In general, the leading "best practices" for making a firearm are often more expensive, and are not used unless required by the TDP, milspec, or are just cheaper, which isn't often. Therefore, what gets bid for contract is often the lowest possible cost expense for the manufacturer. They don't gild the lily with CNC billet lowers or Noveske keymod rails. Even Colt doesn't own a forge, they buy the platters from one and machine the lowers and upper from them. I seriously speculate that a lot of smaller parts aren't made in house either - springs, screws, etc. are expensive to make on a contract basis in house, and the existence of a lot of the manufacturing base outside the company walls of a lot of makers is evidence. In fact, there are very few who advertise that they make the entire rifle right down to the last screw. What you do hear is that they have the highest quality, tho, and it's always in serious prose with no fooling around. If they refer to the user base and it's professionalism, they don't indulge in popular catch words and keep it oblique.

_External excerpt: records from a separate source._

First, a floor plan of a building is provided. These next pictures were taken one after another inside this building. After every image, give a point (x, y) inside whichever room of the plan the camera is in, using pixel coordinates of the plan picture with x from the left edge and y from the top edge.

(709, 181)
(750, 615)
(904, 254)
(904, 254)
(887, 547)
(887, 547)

I haven't seen an HK ad with their gun and Osama's last photo op proclaiming they are the Gun That Rules Them All. On the other hand, there was a lot of personal bragging from a highly placed government official taking the credit for the kill. . . .

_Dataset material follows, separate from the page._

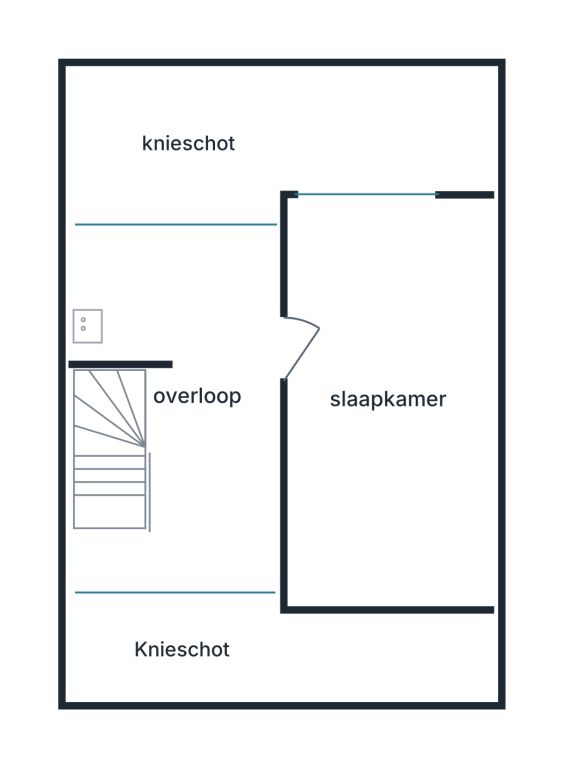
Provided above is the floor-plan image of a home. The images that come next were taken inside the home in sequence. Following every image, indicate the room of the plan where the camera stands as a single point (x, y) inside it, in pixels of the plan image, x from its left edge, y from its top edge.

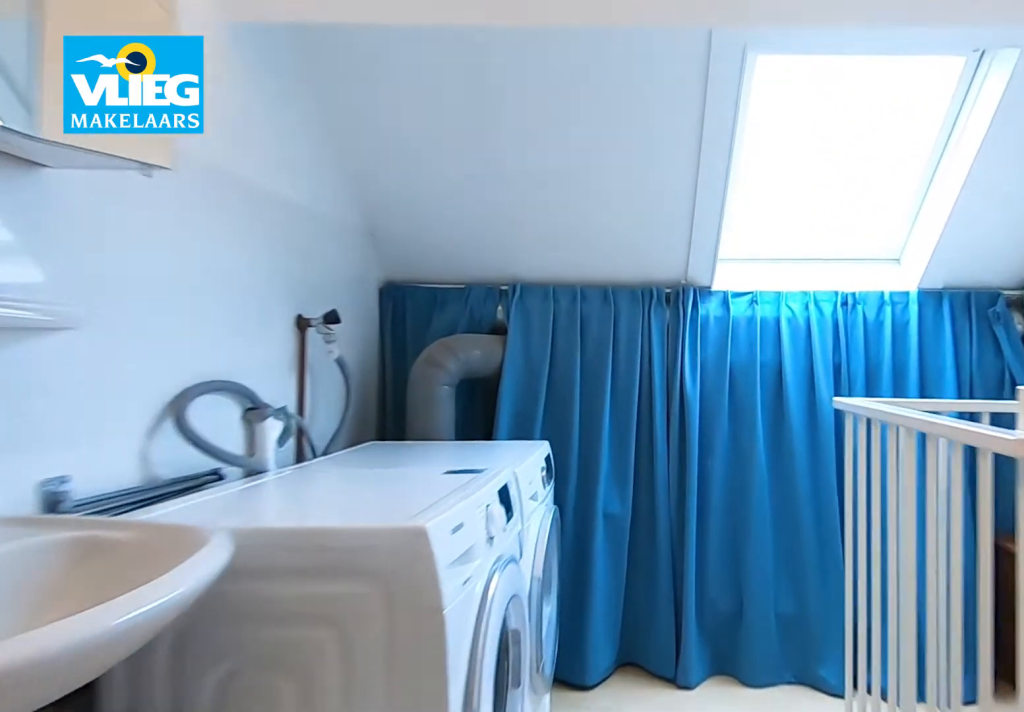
(179, 411)
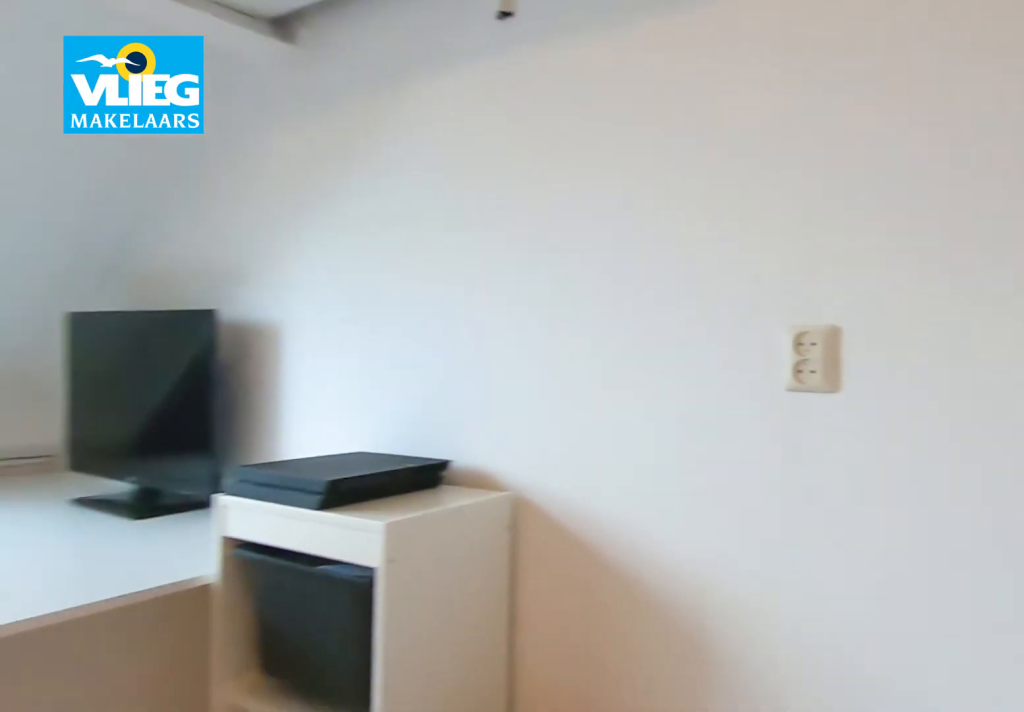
(388, 470)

So, the rule is the trashier and more jingoistic the ad, the less likely that maker actually puts out a product that is gov't spec. They are selling a lot of sizzle to hide the fact their steak isn't all that. It's marketing 101, if you aren't all that, dazzle them and baffle them.

It really is a matter of interpreting nuance and reading between the lines. It takes some skills on the internet in reading comprehension and understanding the source that information is coming from.

I will say it, tho, that even a qualified and experienced user will get it wrong. They are not a firearms designer - User 1 didn't make the machine, and no amount of bluster on a forum guarantees they have a complete understanding of it's dynamic cycling. They didn't do the gas pressure analysis, don't work in a plant making them, and didn't come up with a lot of the modifications. In most cases, they weren't even born when it was invented. Be very careful taking away any more from it than what their subject matter expertise has taught them - like a MD who spends half his week on construction projects, having an opinion and forcefully expressing it doesn't make them an engineer.

Therefore, listen carefully and double check facts before accepting them. If everything that was said on the internet was true, then it would be an interesting world indeed.